Il convient effectivement de constater que M. Olivier Y... ne justifie pas que ces remboursements effectués pour l'acquisition d'un bien indivis qui a constitué pendant plusieurs années le logement familial ont pu excéder sa part contributive aux charges du mariage et ce, d'autant plus qu'il a été admis supra que Mme Virginie X... a participé à celles-ci par prélèvement sur son capital.
En conséquence, la répartition du prix de vente sera faite par référence au calcul de l'expert en page 62 de son rapport, c'est à dire en prenant en compte le montant des apports personnels inégalitaires versés par chacun des époux. La part revenant à Mme Virginie X... sur ce prix ressort donc à la somme de 59 371 euros en principal et celle de M. Olivier Y... à 38 333, 08 euros.
Ainsi, il doit être retenu que le compte ouvert au CRÉDIT SUISSE a été alimenté par Mme Virginie X... à hauteur de 192 450, 18 euros (110 348, 58 euros +
22 730, 60 euros et 59 371 euros) et par M. Olivier Y... à hauteur de 42 320, 26 euros
(3 987, 18 euros + 38 333, 08 euros), soit à hauteur de 82 % pour la première et de 18 % pour le second.
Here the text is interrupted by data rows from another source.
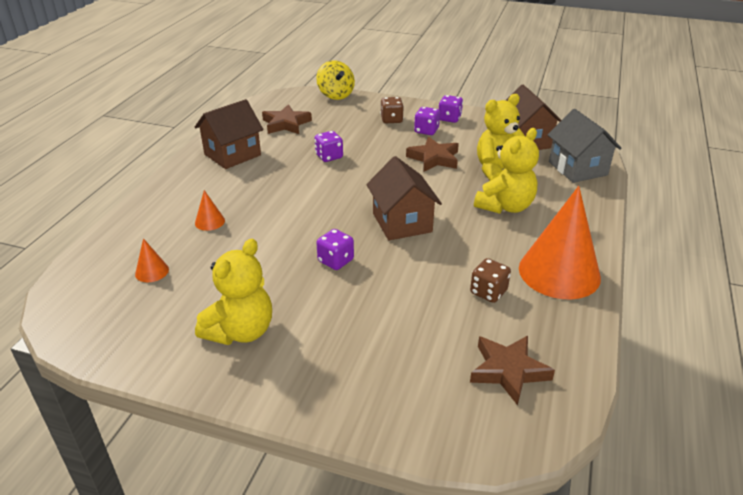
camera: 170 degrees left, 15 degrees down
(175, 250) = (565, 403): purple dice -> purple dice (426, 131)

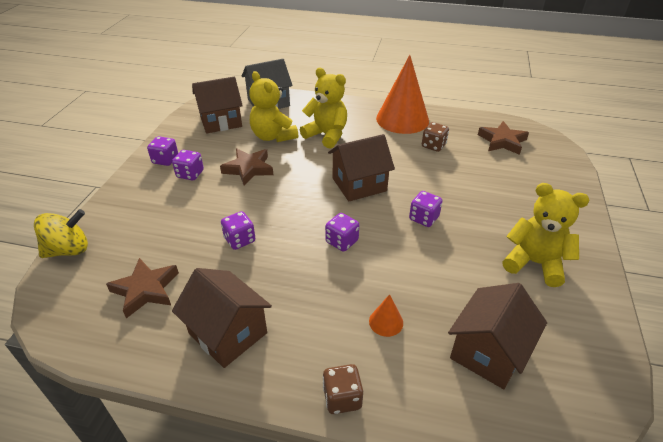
camera: 95 degrees left, 5 degrees up
(152, 271) = (488, 352): orange cone -> brown house
(313, 206) = (342, 241): none -> purple dice
(391, 120) = (158, 198): brown dice -> brown dice (342, 398)

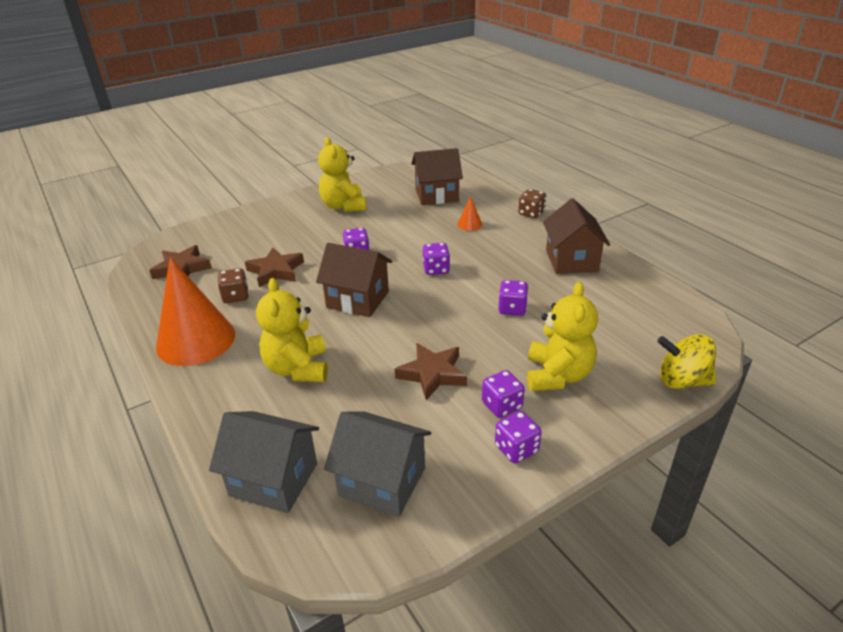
camera: 135 degrees left, 5 degrees down
(146, 290) = (617, 310): brown star -> brown star (276, 271)
(221, 122) = (382, 482): brown house -> grey house
(273, 136) = (352, 405): yellow teddy bear -> yellow teddy bear (557, 375)

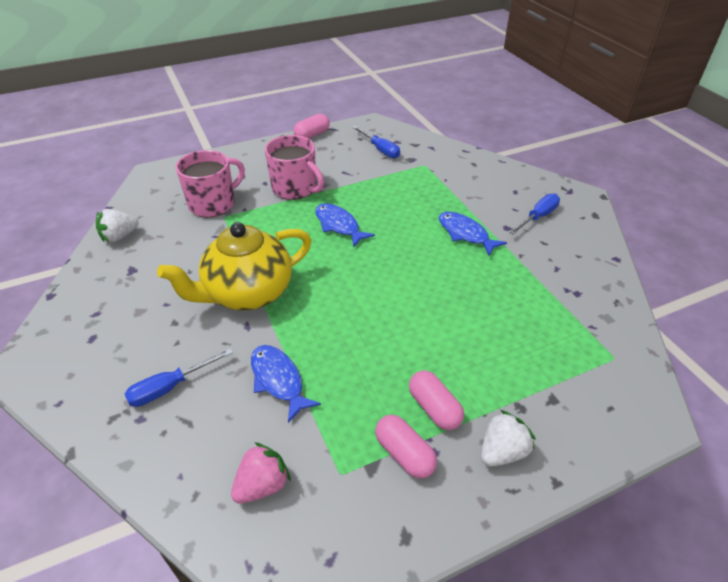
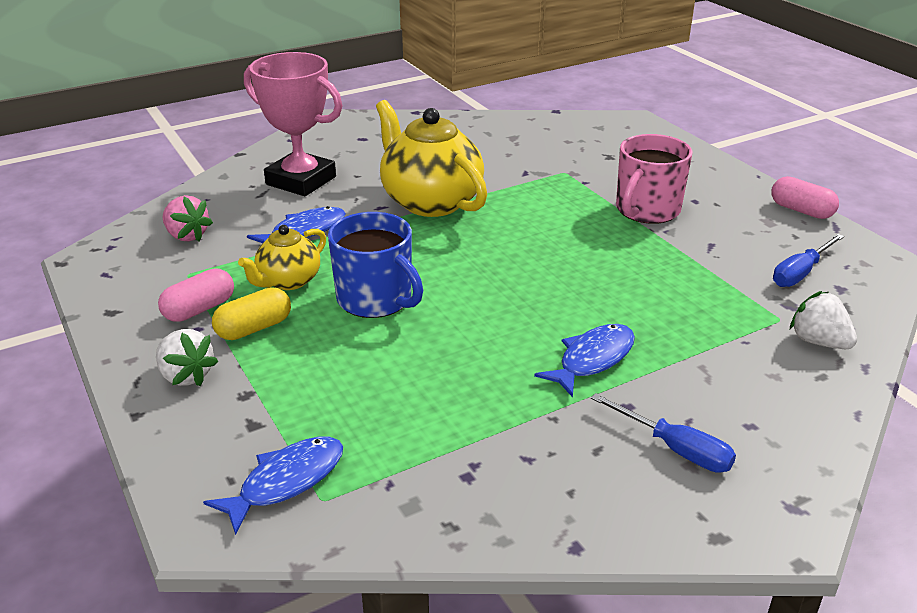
camera: 85 degrees right, 10 degrees down
(119, 237) = (508, 124): white strawberry -> white strawberry (818, 342)
(170, 387) = (301, 181): blue screwdriver -> pink trophy
(213, 204) = (587, 162): pink mug -> none
(339, 225) = (574, 248): blue fish -> blue fish (286, 482)
(363, 388) = (288, 281): none -> yellow teapot
(396, 330) = (376, 299): none -> blue mug
(434, 408) = (254, 328): pink capsule -> yellow capsule

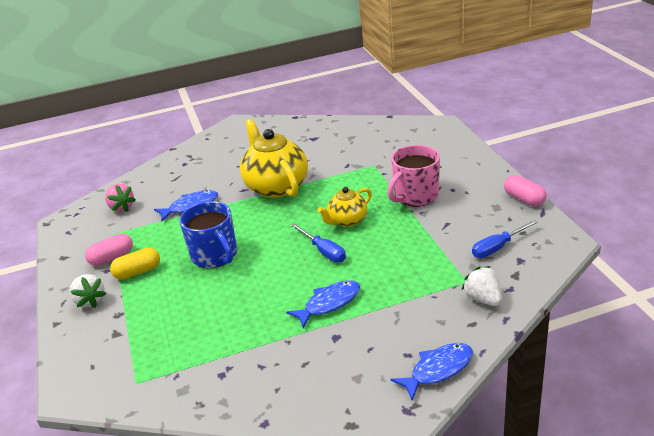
camera: 15 degrees right, 0 degrees up
(286, 482) = (121, 370): blue fish -> blue fish (438, 370)
(288, 281) = (168, 241): yellow teapot -> yellow teapot (347, 220)
(301, 181) = (202, 169): pink trophy -> none
(675, 449) = (352, 366): blue screwdriver -> blue screwdriver (324, 251)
Le jugement sera infirmé en ce sens.
PAR CES MOTIFS
LA COUR, statuant publiquement, contradictoirement et en dernier ressort,
CONFIRME le jugement en date du 9 novembre 2010 sauf en ce qui concerne les modalités de partage du compte ouvert au CRÉDIT SUISSE,
STATUANT à nouveau de ce chef,
DIT que le compte ouvert au CRÉDIT SUISSE devra être partagé à hauteur de 82 % au profit de Mme Virginie X... et de 18 % au profit de M. Olivier Y...,
DIT n'y avoir lieu de faire application au profit de l'une ou l'autre des parties des dispositions de l'article 700 du code de procédure civile,
DÉCLARE les dépens frais privilégiés du partage et dit qu'il seront recouvrés conformément aux dispositions de l'article 699 du Code de procédure civile.
- prononcé par mise à disposition de l'arrêt au greffe de la cour, les parties ayant été préalablement avisées dans les conditions prévues au deuxième alinéa de l'article 450 du code de procédure civile.
- Signé par Madame Marie-Annick VARLAMOFF, président et par Monsieur LANE, greffier, auquel le magistrat signataire a rendu la minute.